Table 1 lists MR studies reporting causality of risk factors for T2D and CVD. The study by Wang and collaborators [68] included participants with and without T2D from the Nurses’ Health Study and the Health Professionals Follow-Up Study. This MR study included five genetic variants associated with low birthweight and reported a 2.94-fold increased risk for T2D, suggesting that intrauterine exposures are important in the pathogenesis of T2D.
Table 1.
Type 2 Diabetes | Cardiovascular Disease | ||||||
---|---|---|---|---|---|---|---|
Exposure | Genetic Instrument | Cases/Controls | Causal Effect Size or (95% CI) | Reference | Cases/Controls | Causal Effect Size or (95% CI) | Reference |
Birth weight | PRS | 3627/12,974 | 2.94 (1.70–5.16) | [68] | 5542 /237,631 | 0.69 (0.60–0.80) | [69] |
BMI | PRS | 12,171/56,862 | 1.26 (1.17–1.34) | [70] | 60,801/123,504 | 1.49 (1.39–1.60) | [71] |
Waist:hip ratio | PRS | 34,840/149,821 | 1.82 (1.38–2.42) | [72] | 60,801/123,504 | 1.54 (1.38–1.71) | [71] |
Blood pressure | PRS | 37,293/125,686 | 1.02 (1.01–1.03) | [73] | 255,714/10 mmHg increase | 1.49 (1.38–1.63) | [74] |
Smoking | PRS | 74,124/824,006 | 1.28 (1.20–1.37) | [75] | 60,801/123,504 | 1.48 (1.25–1.75) | [76] |
LDLC | PRS | 33,323/418,610 | 0.82 (0.63–1.00) | [77] | 9647/451,933 | 1.44 (1.42–1.47) | [77] |
Total TG | PRS | 33,323/418,610 | 1.35 (1.19–1.51) | [77] | 9647/451,933 | 1.31 (1.24–1.38) | [77] |
ALT | PRS | 33,323/418,610 | 1.73 (1.52–1.94) | [77] | 9647/451,933 | 1.45 (1.10–1.92) | [77] |
CRP | PRS | 33,323/418,610 | 0.92 (0.76–1.09) | [77] | 9647/451,933 | 1.12 (1.10–1.15) | [77] |
IL-6 | PRS | Not available | − | − | 9417/15982 | 1.60 (1.60–1.72) | [78] |
Apo-B | PRS | Not available | − | − | 60,801/123,504 | 1.73 (1.56–1.91) | [79] |
Abbreviations: ALT, alanine aminotransferase; APO-B, apolipoprotein B; BMI, body mass index; CRP, C-reactive protein; IL-6, interleukin 6; LDLC, low density lipoprotein cholesterol; TG, triglycerides.

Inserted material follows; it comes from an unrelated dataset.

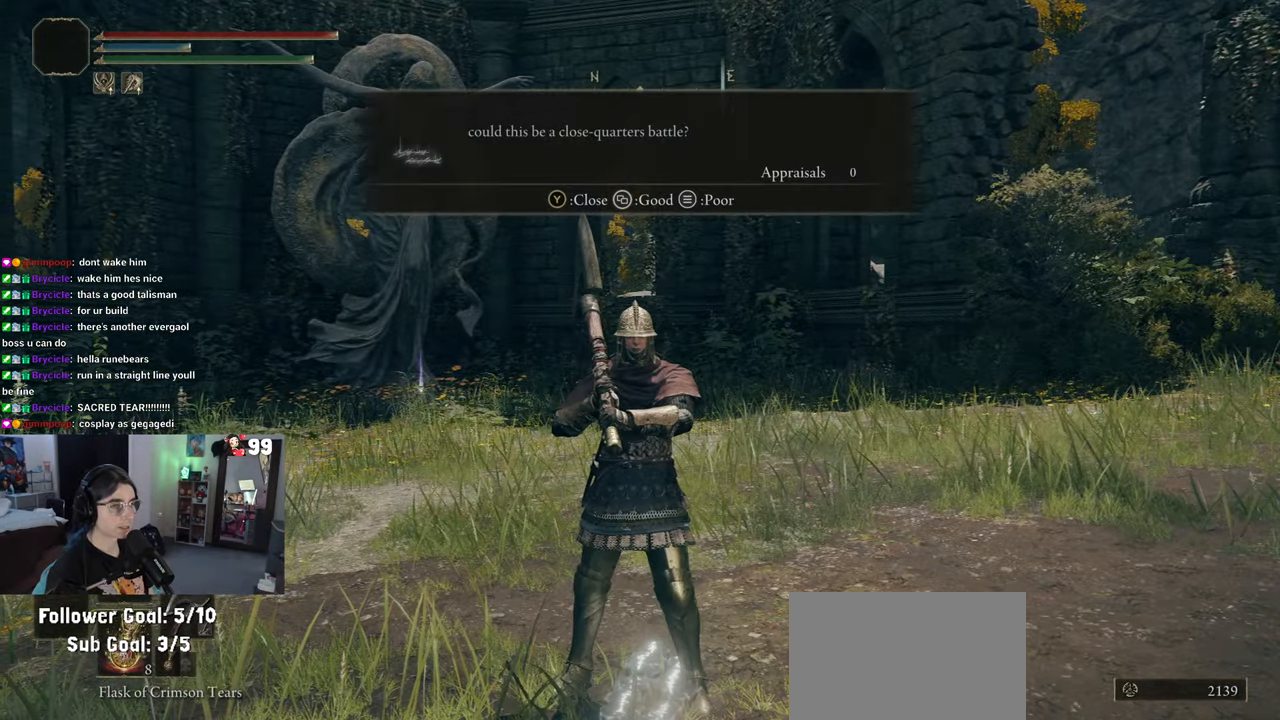
{"buttons": [], "left_stick": "center", "right_stick": "center", "events": []}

Increased BMI is the driving force for the epidemic of T2D. The study by Corbin et al. [70] included 96 genetic variants and 12,171 cases with T2D and 56,862 controls of mainly European descent. They reported that BMI was causally related to a 26% increased risk for T2D, and waist-to-hip ratio adjusted for BMI was related to an 82% increased risk for T2D. These observations agree with previously published population-based studies showing that waist-to-hip ratio is an independent risk factor for T2D [72]. Within low- and middle-income areas such as Sub-Saharan Africa, the burden of diabetes is already significantly driven by many factors, including socioeconomic, nutritional (high-calorie “western diet”, obesity), and lifestyle (physical inactivity) changes. However, in this population, T2D and CVD can also occur in people with low BMI [80].
Epigenetics changes result in altered gene function without a change in the DNA sequence. Aging, genetic predisposition, and several environmental factors, including exercise and diet, contribute to epigenetic variability in type 2 diabetes and obesity [81]. Wang et al. [82] reported a link between obesity, DNA methylation, and gene expression for several genes in African American youth and young adults. An example from cardiovascular disease is angiogenic long non-coding RNAs and their epigenetic regulation of the vascular endothelium [83].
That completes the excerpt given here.